During this year’s Game Awards, arguably the biggest announcement was the long-awaited reveal of Microsoft’s next console, the Xbox Series X. I had a gut feeling Microsoft would announce the console soon, but doing so at The Game Awards actually caught me off-guard.
First impressions are always important, and though reception to its design has been divisive, I find myself strangely drawn to its rectangular appearance. There’s something refreshing about its simplicity. The console looks like a cross between the original Xbox One and the first Amazon Echo device with a bit of low-rez Tesla Cybertruck and 2001: A Space Odyssey Monolith thrown in for flavor.
The Series X name, however, is far less interesting and actually not very clever. In fact, I’m certain it’s going to cause a whole bunch of issues moving forward.
For starters, “Xbox Series X” is confusingly reminiscent of the Xbox One X (even though the consoles look nothing alike). From there, the rabbit hole of confusion only runs deeper because, as it turns out, “Xbox Series X” isn’t even the console’s true name.
You see, Business Insider recently dropped quite the bombshell: Microsoft’s next generation of consoles will be called Xbox —not Xbox Series X— which is the same name as the company’s first console. “Series X” is actually a sub-name of this new console.

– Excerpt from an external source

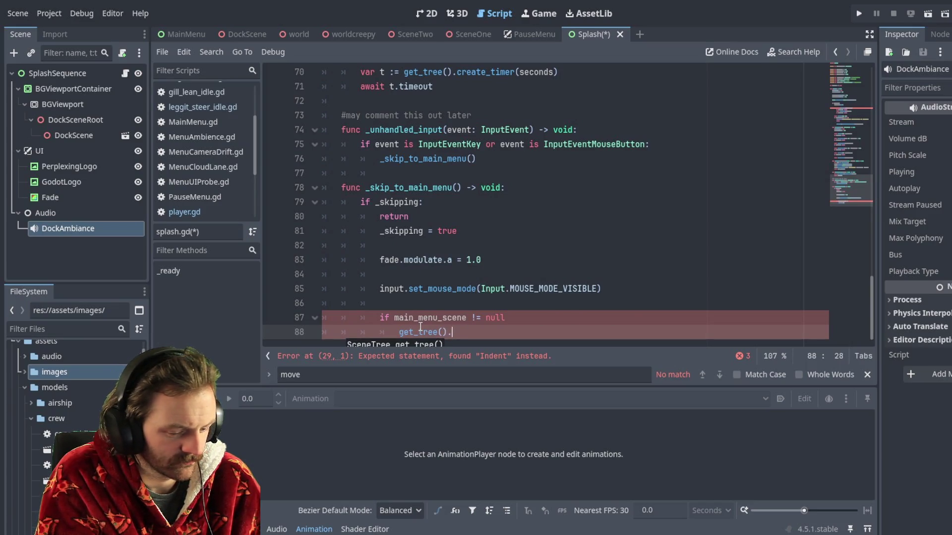
pyautogui.write('change_sce')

I need to ask those at Microsoft responsible for this decision a hard question: isn’t giving an upcoming console a name identical to your first console a brand recognition/marketing faux pas? Compare the upcoming Xbox console (which I now have to clarify with the phrase “not to be confused with the original Xbox”) with, say, the Wii and the Wii U.
When Nintendo announced the Wii U, the company botched the announcement. Audiences were unsure if the Wii U was its own console or just an add-on for the Wii, and the name did not help matters.
The upcoming generation of Xbox consoles repeats this problem. One must never forget the all-encompassing importance of distinctive names. The name “Xbox Series X” not distinctive, and it doesn’t tell the audience anything about the device. With the Xbox One, we knew that the “One” stood for “all-in-one entertainment system” and that the console was superior to the Xbox 360. At least, we did once Microsoft regained its marketing sea legs.
But that’s not the end of the Series X’s woes. A device’s name shouldn’t just differentiate it from other products; it needs to speak to its target audience and say something important about the device. The Nintendo Switch is an excellent example of this in action since the moniker “Switch” clearly lays out the console’s capacity to switch —pun obviously intended— between a home console and a handheld,
What does the name Xbox say? It says “Microsoft’s first generation of consoles,” not the next generation.
Comparatively speaking, Sony always knew how to market its consoles. Each platform is called the PlayStation (insert number indicating its generation here). This simple and distinct naming convention instantly tells audiences important information, e.g., the PlayStation 4 is more powerful than the PlayStation 3, which in turn is more powerful than the PlayStation 2.
This habit of providing pertinent information in the consoles’ names also applied the intermediate console iterations. The compact version of the PlayStation 4 was called the PlayStation 4 Slim, and the powerhouse version was named the PlayStation 4 Pro. Simple, effective, and distinct; everyone knew the capabilities and features of each by name alone. Microsoft, meanwhile, seemingly tried to reinvent the wheel of naming conventions when it produced the Xbox Series X…er, the Xbox.
That being said, if Microsoft wants to create the Series X model and then produce a more compact and/or powerhouse version, I have nothing against such a plan. It’s a structure that emulates the phone industry, which has been very successful in producing iterative models.
Audiences will always have three primary entertainment platforms: one for smaller, cheaper products; one for standard, middle-of-the-road gadgets; and one for expensive, imposing devices that provide the best visual experience. These markets reflect the simple reality that some customers can’t afford the standard version, others can, and a few have money to spare on the deluxe model.
However, these markets only function when people understand the differences between their associated products, and a name can make or break that understanding. Many cell phones feature names that are as distinctive as the PlayStation 4 consoles. Each instantly differentiates the products from the previous generation of phones/consoles and delineates the differences between their counterparts.
Comparatively, the upcoming Microsoft console flies in the face of this logic. The name of the initial model, Xbox Series X, isn’t distinct enough to be instantly recognizable from the Xbox One X, let alone describe how the Series X is superior to the One X since they both share the sub-name “X.”
Moreover, Microsoft has spent years of marketing associating the letter “X” with powerhouse versions of a console, and now they have reversed course to associate the letter with the vanilla model of a new platform. This is an example of marketing whiplash that will likely create confusion due to a poorly chosen name.
I will not be surprised if many parents (or grandparents) will want to buy the Xbox Series X console for their child, be baffled by the number of consoles with similar names, and finally throw their hands up in defeat and buy a much more self-explanatory PlayStation 5. I hope I’m wrong, though. I really hope I’m wrong.